Bunların hepsini yapabileceğine inandığın güçlere biat ettiğin anda ise bütün sorumluluklardan ve yüklerden nasılsa kurtarırız paçayı…
Devletin işi ne ki yapsın der, devlet getirsin der götürsün der. Devlette alır eline poşetleri götürür demokrasi ve gelecek adına evin kapısına kadar kahvelerde yatan eli kolu tutmaz zavallılara…

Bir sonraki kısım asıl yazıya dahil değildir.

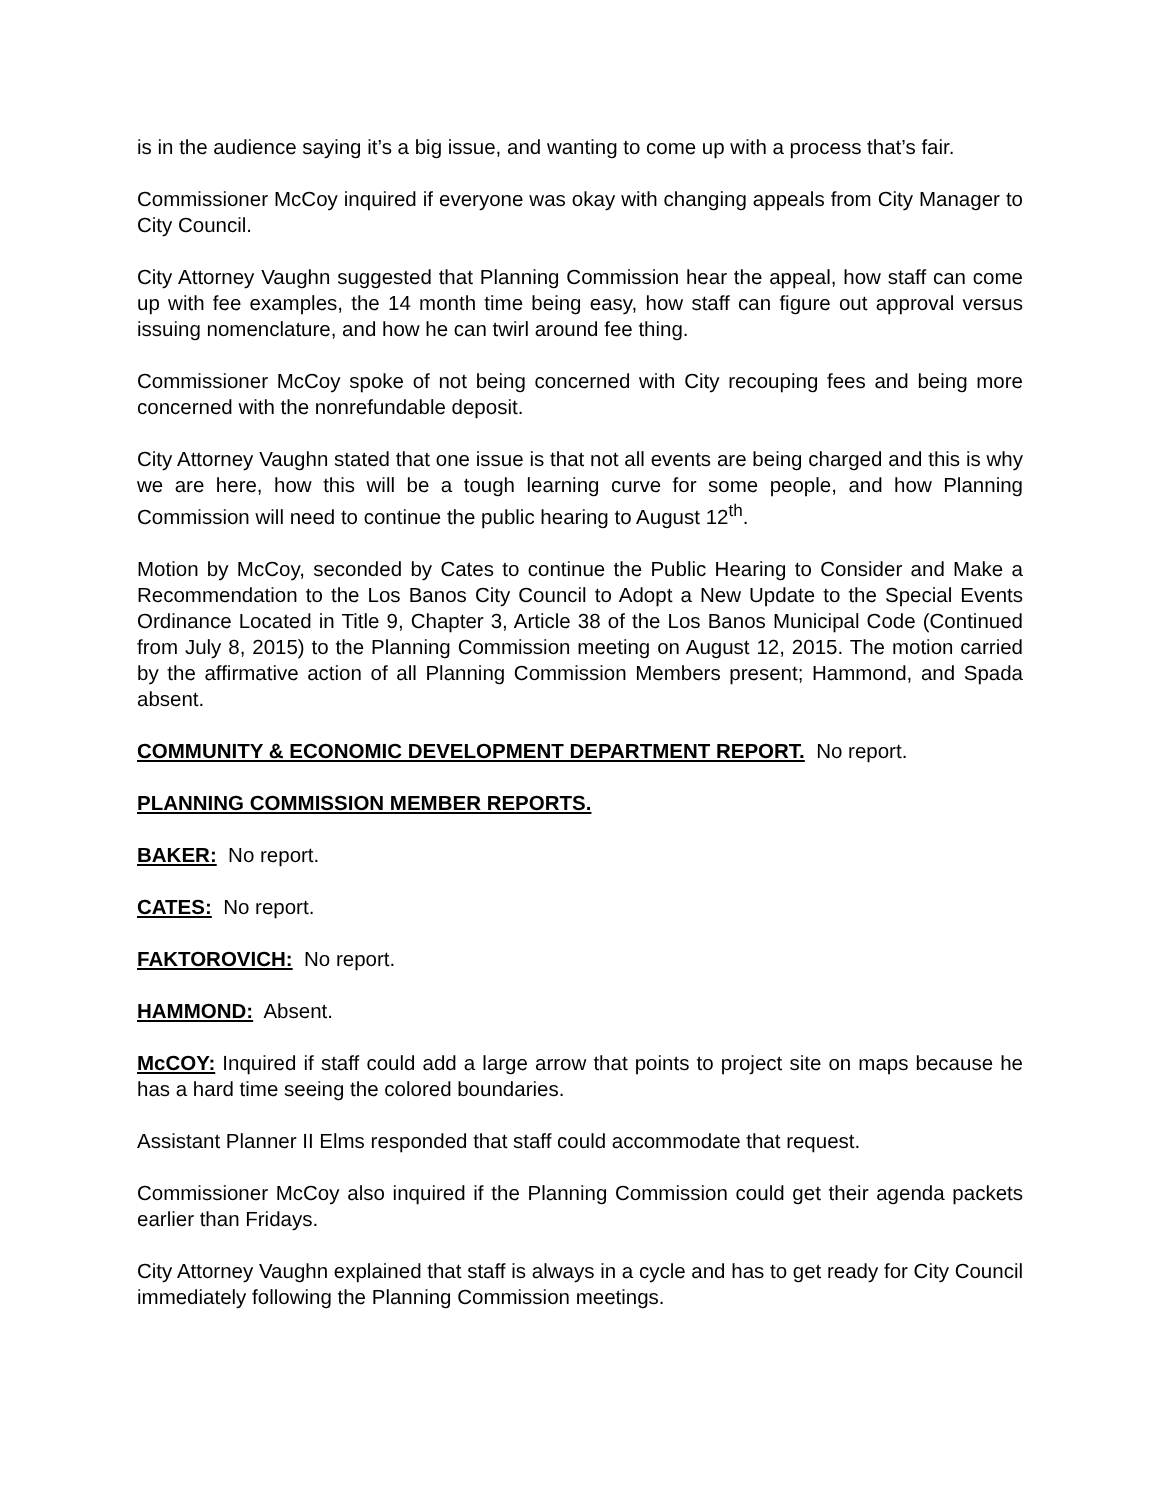is in the audience saying it’s a big issue, and wanting to come up with a process that’s fair.
Commissioner McCoy inquired if everyone was okay with changing appeals from City Manager to City Council.
City Attorney Vaughn suggested that Planning Commission hear the appeal, how staff can come up with fee examples, the 14 month time being easy, how staff can figure out approval versus issuing nomenclature, and how he can twirl around fee thing.
Commissioner McCoy spoke of not being concerned with City recouping fees and being more concerned with the nonrefundable deposit.
City Attorney Vaughn stated that one issue is that not all events are being charged and this is why we are here, how this will be a tough learning curve for some people, and how Planning Commission will need to continue the public hearing to August 12<sup>th</sup>.
Motion by McCoy, seconded by Cates to continue the Public Hearing to Consider and Make a Recommendation to the Los Banos City Council to Adopt a New Update to the Special Events Ordinance Located in Title 9, Chapter 3, Article 38 of the Los Banos Municipal Code (Continued from July 8, 2015) to the Planning Commission meeting on August 12, 2015. The motion carried by the affirmative action of all Planning Commission Members present; Hammond, and Spada absent.
COMMUNITY & ECONOMIC DEVELOPMENT DEPARTMENT REPORT. No report.
PLANNING COMMISSION MEMBER REPORTS.
BAKER: No report.
CATES: No report.
FAKTOROVICH: No report.
HAMMOND: Absent.
McCOY: Inquired if staff could add a large arrow that points to project site on maps because he has a hard time seeing the colored boundaries.
Assistant Planner II Elms responded that staff could accommodate that request.
Commissioner McCoy also inquired if the Planning Commission could get their agenda packets earlier than Fridays.
City Attorney Vaughn explained that staff is always in a cycle and has to get ready for City Council immediately following the Planning Commission meetings.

15 senelik esnaf, 14 sene boyunca ödemiş bağ kur primini, son 10 aydır işleri bozulmuş ödeyememiş primini. Olur ya oldu bile, ticaret bu iyi günde var kötü günde. Hanımı hastalanır esnafın, borcu var prim borcu 14 yıl ödedikleri yok sanki…

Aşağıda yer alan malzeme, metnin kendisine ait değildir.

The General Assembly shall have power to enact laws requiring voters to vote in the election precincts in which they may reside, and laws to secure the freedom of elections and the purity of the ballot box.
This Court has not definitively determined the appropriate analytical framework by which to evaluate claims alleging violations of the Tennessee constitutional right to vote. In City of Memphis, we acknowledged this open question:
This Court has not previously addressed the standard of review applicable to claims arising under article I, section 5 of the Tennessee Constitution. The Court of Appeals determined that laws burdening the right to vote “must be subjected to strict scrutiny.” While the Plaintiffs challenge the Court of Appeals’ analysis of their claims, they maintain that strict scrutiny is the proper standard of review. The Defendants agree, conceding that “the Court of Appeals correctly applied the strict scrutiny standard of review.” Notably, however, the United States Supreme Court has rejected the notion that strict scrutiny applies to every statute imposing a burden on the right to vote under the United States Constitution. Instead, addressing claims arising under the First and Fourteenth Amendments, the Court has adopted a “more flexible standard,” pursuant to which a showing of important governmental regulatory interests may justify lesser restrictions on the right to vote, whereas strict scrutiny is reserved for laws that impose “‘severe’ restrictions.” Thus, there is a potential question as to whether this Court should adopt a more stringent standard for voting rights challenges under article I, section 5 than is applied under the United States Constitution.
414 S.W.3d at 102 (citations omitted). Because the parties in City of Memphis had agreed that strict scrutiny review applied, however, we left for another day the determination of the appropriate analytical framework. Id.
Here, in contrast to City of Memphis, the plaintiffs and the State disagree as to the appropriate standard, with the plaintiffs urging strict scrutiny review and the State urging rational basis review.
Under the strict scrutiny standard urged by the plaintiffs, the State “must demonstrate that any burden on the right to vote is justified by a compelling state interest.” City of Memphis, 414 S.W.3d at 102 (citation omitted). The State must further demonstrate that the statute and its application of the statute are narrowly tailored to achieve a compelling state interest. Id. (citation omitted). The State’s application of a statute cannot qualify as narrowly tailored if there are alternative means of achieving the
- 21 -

Muayene olamaz, kanserden ölür gider. Biat ettiğinde birileri sizin adına fakir bu dediğinde 25 yaşında taşı sıksa suyunu çıkaracak delikanlı elinde yeşil kart, doktorun kapısında kavgada, neden bana bakmıyorsun ul…n …
Sorumluluk almamış, sorumluluğu onun yerine nasılsa bir başkası almış, belediyeye gittiğinde fakir olduğu için hem yardım alabilen hem de su borcu affedilen bir siyaset anlayışı içinde biat etmek var iken neden itiraz edebilsin ki toplum? Biat ettiğinde nasılsa hak etmese de belediyede uygun bir iş bulunur kendisine…
Varsa akla uygun izah edecek dinlerim. Ama kendi bildiğim bu, biat ettiğinde her şey çok kolay…
Sorumluluğu bir yönetime bir iradeye almak yerine, sorumluluğu ve çözümü yaygınlaştıran devlet ve idare anlayışı günümüz dünyasında daha başarılı ve etkin olmaktadır. Halkın sorunlarını çözecek kurumlar yerine, halkın sorunlarını kendilerinin çözüm üretebileceği sivil toplum örgütleri yasal düzenlemeleri ve denetimi.
Çok biat etmek yerine, çok çalışmayı çok sorumluluk almayı ve en önemlisi devletin halkına güvenebileceği sistem. Halkına güveni olmayan bürokratik karmaşıklık yerine, halkına vatandaş olabilme özgüveni ve sorumluğu yükleyebilmek olacaktır bu kadar karmaşık sorunlarımızın çözüm merkezi.
Bunu yapabilecek devlet, önce siyasi partiler yasasını, sonra seçim sistem ve barajlarını ve en sonunda herkesin ortak aklına uygun olabilecek hukuk ve adalet anlayışını oluşturduğunda başarılı olacaktır. Özünde doğru yasalar ile donatılmış sivil toplum kuruluşları (STK) ile halkın kendi sistemini kurup, bunların bizzat içinde olacağı, biat etmek yerine itiraz edebileceği noktadır bizi ilerilere götürecek sistem.
Biraz zor ve hayal gibi gözükebilir bunlar, ancak unutmayın ki hayal ile başlar gerçekler.